# Fragmento seleccionado
========================================

México en la vicepresidencia de EU

Enrique Berruga Filloy

Tanto en México como en América Central la violencia y la inseguridad inciden de manera más directa en la decisión para emigrar

El dato más significativo de la visita de la Vicepresidenta Kamala Harris es el hecho de que sea la segunda de a bordo del gobierno estadounidense quien tenga el encargo de atender los asuntos de México. Es decir, desde esa oficina pueden movilizarse los recursos y las políticas de todas las áreas de gobierno, a diferencia de que la responsabilidad recayera como normalmente se hacía, en el Departamento de Estado. Una estrategia coordinada por la vicepresidencia debe ser capaz de alinear a la DEA, al departamento del Tesoro, al de Seguridad Interna y la policía fronteriza, entre otros. En el fondo es un reconocimiento de que México se cuece aparte dentro del gran espectro de las relaciones internacionales que debe atender la superpotencia.

========================================

Registros de datos guardados
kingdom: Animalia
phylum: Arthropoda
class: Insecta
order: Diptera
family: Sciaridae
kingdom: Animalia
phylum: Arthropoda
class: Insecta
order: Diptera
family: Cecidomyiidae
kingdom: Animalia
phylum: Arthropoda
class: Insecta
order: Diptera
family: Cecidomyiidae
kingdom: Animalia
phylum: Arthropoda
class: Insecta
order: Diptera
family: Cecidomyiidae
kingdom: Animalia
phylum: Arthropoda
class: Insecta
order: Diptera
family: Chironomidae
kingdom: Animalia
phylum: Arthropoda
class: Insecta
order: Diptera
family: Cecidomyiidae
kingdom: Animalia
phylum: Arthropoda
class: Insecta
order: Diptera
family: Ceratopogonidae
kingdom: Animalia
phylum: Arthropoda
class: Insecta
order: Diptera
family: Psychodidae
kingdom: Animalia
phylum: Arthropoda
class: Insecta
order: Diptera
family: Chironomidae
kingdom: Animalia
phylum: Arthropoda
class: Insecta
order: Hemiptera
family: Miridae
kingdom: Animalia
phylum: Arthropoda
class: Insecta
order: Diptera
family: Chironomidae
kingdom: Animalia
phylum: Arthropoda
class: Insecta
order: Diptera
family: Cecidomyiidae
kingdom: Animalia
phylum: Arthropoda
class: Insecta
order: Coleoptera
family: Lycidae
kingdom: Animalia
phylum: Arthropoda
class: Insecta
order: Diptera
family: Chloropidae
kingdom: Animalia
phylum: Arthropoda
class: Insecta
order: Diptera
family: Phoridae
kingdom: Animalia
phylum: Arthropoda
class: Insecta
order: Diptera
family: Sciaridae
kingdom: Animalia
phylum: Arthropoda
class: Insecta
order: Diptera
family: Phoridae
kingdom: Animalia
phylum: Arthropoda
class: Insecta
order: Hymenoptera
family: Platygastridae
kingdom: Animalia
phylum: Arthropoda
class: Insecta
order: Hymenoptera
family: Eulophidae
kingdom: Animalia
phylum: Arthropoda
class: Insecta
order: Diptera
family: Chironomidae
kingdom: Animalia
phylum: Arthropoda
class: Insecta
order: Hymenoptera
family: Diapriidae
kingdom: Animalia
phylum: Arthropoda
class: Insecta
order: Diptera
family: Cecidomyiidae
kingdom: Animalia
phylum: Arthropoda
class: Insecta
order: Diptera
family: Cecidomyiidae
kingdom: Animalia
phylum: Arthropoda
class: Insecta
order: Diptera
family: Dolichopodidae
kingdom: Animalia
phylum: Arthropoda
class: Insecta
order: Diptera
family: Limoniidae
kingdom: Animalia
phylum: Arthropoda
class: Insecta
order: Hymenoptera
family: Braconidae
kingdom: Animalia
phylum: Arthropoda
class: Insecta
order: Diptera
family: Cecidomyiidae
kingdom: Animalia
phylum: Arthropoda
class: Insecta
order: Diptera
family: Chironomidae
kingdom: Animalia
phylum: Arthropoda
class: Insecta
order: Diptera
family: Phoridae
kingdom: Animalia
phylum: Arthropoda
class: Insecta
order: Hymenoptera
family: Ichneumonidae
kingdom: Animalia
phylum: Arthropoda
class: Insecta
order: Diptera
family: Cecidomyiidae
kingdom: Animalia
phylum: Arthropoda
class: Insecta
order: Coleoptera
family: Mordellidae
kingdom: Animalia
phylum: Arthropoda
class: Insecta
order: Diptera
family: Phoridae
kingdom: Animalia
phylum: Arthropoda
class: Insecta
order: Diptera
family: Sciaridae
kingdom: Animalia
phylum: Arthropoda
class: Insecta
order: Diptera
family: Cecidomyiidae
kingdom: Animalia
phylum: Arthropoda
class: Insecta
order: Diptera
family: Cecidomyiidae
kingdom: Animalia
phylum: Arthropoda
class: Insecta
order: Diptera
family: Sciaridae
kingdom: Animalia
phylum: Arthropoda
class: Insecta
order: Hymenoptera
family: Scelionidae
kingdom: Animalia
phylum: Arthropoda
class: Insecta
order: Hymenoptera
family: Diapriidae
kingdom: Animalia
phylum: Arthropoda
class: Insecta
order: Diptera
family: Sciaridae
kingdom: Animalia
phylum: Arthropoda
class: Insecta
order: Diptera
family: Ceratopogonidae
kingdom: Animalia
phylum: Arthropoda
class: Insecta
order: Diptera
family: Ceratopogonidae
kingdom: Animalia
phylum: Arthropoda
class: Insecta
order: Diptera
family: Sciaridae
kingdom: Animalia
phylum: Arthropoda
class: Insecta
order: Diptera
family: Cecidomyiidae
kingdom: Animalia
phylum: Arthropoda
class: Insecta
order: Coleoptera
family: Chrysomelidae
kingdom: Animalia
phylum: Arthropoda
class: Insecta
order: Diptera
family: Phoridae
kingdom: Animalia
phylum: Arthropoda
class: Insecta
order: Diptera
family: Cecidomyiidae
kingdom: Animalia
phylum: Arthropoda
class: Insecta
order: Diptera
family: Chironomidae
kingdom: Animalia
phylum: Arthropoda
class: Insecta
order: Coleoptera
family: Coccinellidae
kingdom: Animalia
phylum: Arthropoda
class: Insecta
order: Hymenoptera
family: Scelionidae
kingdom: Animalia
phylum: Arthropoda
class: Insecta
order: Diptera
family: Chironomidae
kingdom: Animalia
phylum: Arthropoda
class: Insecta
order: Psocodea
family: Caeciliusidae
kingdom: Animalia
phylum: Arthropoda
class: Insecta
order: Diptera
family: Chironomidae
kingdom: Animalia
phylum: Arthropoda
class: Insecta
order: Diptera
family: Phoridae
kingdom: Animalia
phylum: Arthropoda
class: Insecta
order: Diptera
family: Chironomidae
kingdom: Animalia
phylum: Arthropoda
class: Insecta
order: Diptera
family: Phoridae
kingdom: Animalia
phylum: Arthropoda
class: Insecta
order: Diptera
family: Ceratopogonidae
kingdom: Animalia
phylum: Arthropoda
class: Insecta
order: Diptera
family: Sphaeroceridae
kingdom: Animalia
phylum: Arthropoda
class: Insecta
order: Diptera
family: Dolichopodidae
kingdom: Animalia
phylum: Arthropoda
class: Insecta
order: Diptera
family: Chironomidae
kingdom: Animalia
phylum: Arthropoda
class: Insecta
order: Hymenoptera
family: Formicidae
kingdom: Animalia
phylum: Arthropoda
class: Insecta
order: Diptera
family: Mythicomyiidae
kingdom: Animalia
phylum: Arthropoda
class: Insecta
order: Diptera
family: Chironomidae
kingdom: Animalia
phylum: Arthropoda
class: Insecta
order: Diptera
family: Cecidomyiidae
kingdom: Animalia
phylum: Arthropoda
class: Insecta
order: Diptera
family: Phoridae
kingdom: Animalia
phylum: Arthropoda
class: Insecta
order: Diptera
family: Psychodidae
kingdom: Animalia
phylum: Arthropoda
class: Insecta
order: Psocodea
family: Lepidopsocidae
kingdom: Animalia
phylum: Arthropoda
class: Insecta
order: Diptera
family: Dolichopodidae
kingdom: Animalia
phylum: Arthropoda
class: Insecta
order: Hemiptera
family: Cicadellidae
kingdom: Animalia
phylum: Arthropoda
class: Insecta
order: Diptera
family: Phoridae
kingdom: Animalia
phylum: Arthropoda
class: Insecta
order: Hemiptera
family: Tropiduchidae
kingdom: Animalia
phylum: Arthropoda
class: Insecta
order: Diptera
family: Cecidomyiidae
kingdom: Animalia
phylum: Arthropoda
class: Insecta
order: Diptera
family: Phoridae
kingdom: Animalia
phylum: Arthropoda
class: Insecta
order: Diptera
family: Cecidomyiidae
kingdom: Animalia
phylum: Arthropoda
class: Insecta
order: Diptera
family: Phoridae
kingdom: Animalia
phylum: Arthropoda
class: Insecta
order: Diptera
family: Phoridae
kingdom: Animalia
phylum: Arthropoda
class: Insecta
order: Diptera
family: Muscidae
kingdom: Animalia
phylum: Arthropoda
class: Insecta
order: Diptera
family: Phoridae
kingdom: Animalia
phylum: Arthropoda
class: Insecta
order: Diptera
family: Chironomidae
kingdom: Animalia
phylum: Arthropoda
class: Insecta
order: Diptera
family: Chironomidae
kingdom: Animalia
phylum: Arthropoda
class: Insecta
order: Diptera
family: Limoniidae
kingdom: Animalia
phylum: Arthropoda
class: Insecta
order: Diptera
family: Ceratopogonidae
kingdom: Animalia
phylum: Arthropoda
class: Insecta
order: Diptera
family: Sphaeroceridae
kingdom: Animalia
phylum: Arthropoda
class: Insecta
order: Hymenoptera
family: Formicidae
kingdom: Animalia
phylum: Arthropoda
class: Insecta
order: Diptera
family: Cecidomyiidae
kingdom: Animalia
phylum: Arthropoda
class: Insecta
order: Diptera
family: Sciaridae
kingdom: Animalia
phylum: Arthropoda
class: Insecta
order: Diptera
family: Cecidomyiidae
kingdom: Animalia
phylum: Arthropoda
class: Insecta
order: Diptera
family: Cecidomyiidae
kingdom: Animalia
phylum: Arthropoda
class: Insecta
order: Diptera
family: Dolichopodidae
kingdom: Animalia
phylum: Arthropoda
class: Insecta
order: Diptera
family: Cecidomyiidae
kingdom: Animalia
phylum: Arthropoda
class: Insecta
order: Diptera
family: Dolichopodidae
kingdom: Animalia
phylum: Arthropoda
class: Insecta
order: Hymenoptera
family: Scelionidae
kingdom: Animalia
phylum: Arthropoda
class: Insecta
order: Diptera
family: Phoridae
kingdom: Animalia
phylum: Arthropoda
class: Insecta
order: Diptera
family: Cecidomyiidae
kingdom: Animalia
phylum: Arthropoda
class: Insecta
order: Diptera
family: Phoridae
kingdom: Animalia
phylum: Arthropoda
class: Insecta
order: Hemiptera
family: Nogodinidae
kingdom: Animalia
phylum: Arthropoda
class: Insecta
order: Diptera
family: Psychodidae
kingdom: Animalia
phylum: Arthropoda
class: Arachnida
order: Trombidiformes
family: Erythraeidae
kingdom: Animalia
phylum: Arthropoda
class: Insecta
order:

========================================

# Ejercicios
**a)** Transcribe del artículo sobre México y la vicepresidencia de EU el tramo que va desde "Enrique Berruga Filloy" hasta "atender la superpotencia.".
**b)** Responde estas preguntas según el artículo sobre México y la vicepresidencia de EU:
(i) ¿Qué factores inciden de manera más directa en la decisión para emigrar en México y América Central?
(ii) ¿Quién tiene el encargo de atender los asuntos de México?
(iii) ¿En qué dependencia recaía normalmente esa responsabilidad?
**c)** Retoma, por favor, el artículo sobre México y la vicepresidencia de EU a partir de su última oración.
Los registros provienen de otra fuente.

# Respuestas
**a)**
Enrique Berruga Filloy

Tanto en México como en América Central la violencia y la inseguridad inciden de manera más directa en la decisión para emigrar

El dato más significativo de la visita de la Vicepresidenta Kamala Harris es el hecho de que sea la segunda de a bordo del gobierno estadounidense quien tenga el encargo de atender los asuntos de México. Es decir, desde esa oficina pueden movilizarse los recursos y las políticas de todas las áreas de gobierno, a diferencia de que la responsabilidad recayera como normalmente se hacía, en el Departamento de Estado. Una estrategia coordinada por la vicepresidencia debe ser capaz de alinear a la DEA, al departamento del Tesoro, al de Seguridad Interna y la policía fronteriza, entre otros. En el fondo es un reconocimiento de que México se cuece aparte dentro del gran espectro de las relaciones internacionales que debe atender la superpotencia.

**b)**
(i) La violencia y la inseguridad.
(ii) La Vicepresidenta Kamala Harris, la segunda de a bordo del gobierno estadounidense.
(iii) En el Departamento de Estado.

**c)**
Esto es así porque, a diferencia de otros países, las acciones y omisiones de México repercuten en el ámbito interno de Estados Unidos como en ningún otro caso. La primera gira internacional de Kamala Harris responde a esta realidad. En su arranque, la administración Biden goza de altos niveles de aprobación en prácticamente todos los rubros, excepto en el capítulo migratorio. Una mayoría de los norteamericanos considera que las políticas de Trump eran más eficaces para detener los flujos de migrantes que las acciones emprendidas por el nuevo presidente. Así las cosas, tomaron la decisión de utilizar la bala de plata que significa la Vicepresidencia de los Estados Unidos.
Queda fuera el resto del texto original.